Prefrontal cortex expression of chromatin modifier genes in male WSP and WSR mice changes across ethanol dependence, withdrawal, and abstinence

Abstract

Alcohol-use disorder (AUD) is a relapsing disorder associated with excessive ethanol consumption. Recent studies support the involvement of epigenetic mechanisms in the development of AUD. Studies carried out so far have focused on a few specific epigenetic modifications. The goal of this project was to investigate gene expression changes of epigenetic regulators that mediate a broad array of chromatin modifications after chronic alcohol exposure, chronic alcohol exposure followed by 8 h withdrawal, and chronic alcohol exposure followed by 21 days of abstinence in Withdrawal-Resistant (WSR) and Withdrawal Seizure-Prone (WSP) selected mouse lines. We found that chronic vapor exposure to highly intoxicating levels of ethanol alters the expression of several chromatin remodeling genes measured by quantitative PCR array analyses. The identified effects were independent of selected lines, which, however, displayed baseline differences in epigenetic gene expression. We reported dysregulation in the expression of genes involved in histone acetylation, deacetylation, lysine and arginine methylation and ubiquitinationhylation during chronic ethanol exposure and withdrawal, but not after 21 days of abstinence. Ethanol-induced changes are consistent with decreased histone acetylation and with decreased deposition of the permissive ubiquitination mark H2BK120ub, associated with reduced transcription. On the other hand, ethanol-induced changes in the expression of genes involved in histone lysine methylation are consistent with increased transcription. The net result of these modifications on gene expression is likely to depend on the combination of the specific histone tail modifications present at a given time on a given promoter. Since alcohol does not modulate gene expression unidirectionally, it is not surprising that alcohol does not unidirectionally alter chromatin structure toward a closed or open state, as suggested by the results of this study.
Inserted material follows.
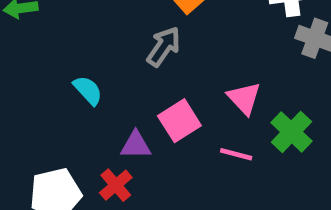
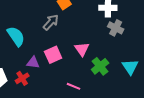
cyan semicircle: (88, 90) -> (16, 36), size x1.5
pink line: (236, 154) -> (74, 86), moved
Keywords: Alcohol-use disorder; DNA methylation; Epigenetics; Histone acetylation; Histone arginine acetylation; Histone lysine methylation; Histone ubiquitination.

Fig. 1. Hierarchical clustering of expression differences in factors modifying chromatin structure after chronic ethanol exposure (EXP), chronic ethanol exposure followed by 8-h withdrawal (WD), and chronic ethanol exposure followed by 21 days of abstinence (ABS) shows similarity of response to ethanol at EXP and WD

Genes identified as regulated by ethanol (main effect of treatment; q < 0.05, *; q < 0.01, **) were only identified at EXP and WD time points, and the expression pattern between EXP and WD were very similar. Each column in the heat-map represents the expression at each time, with red indicating up-regulation by ethanol and blue indicating down-regulation by ethanol. For each column, the selected line data (i.e., WSP and WSR) were collapsed, as we identified no significant line × treatment interactions (see Supplemental Tables 1, 2, and 3).

Fig. 2. Network of gene expression changes and their association to chromatin modifications after chronic ethanol exposure and withdrawal

Interaction networks of genes whose expression is significantly altered by ethanol at EXP and/or WD were created in Cytoscape 3.4 and organized based on the known chromatin modifications they target (designated by the edge color pointing to the affected histone or DNA structure) as well as on their molecular function (designated by the shape of the node). Upregulated expression in EXP or WD compared to their respective controls was designated by the colors pink (q < 0.05) or red (q < 0.01); downregulation of expression was designated by the colors azure (q < 0.05) or blue (q < 0.01).

Fig. 3

Summary of ethanol-induced changes in expression of genes involved in modifying chromatin structure and expected post-translational modification and transcriptional outcomes.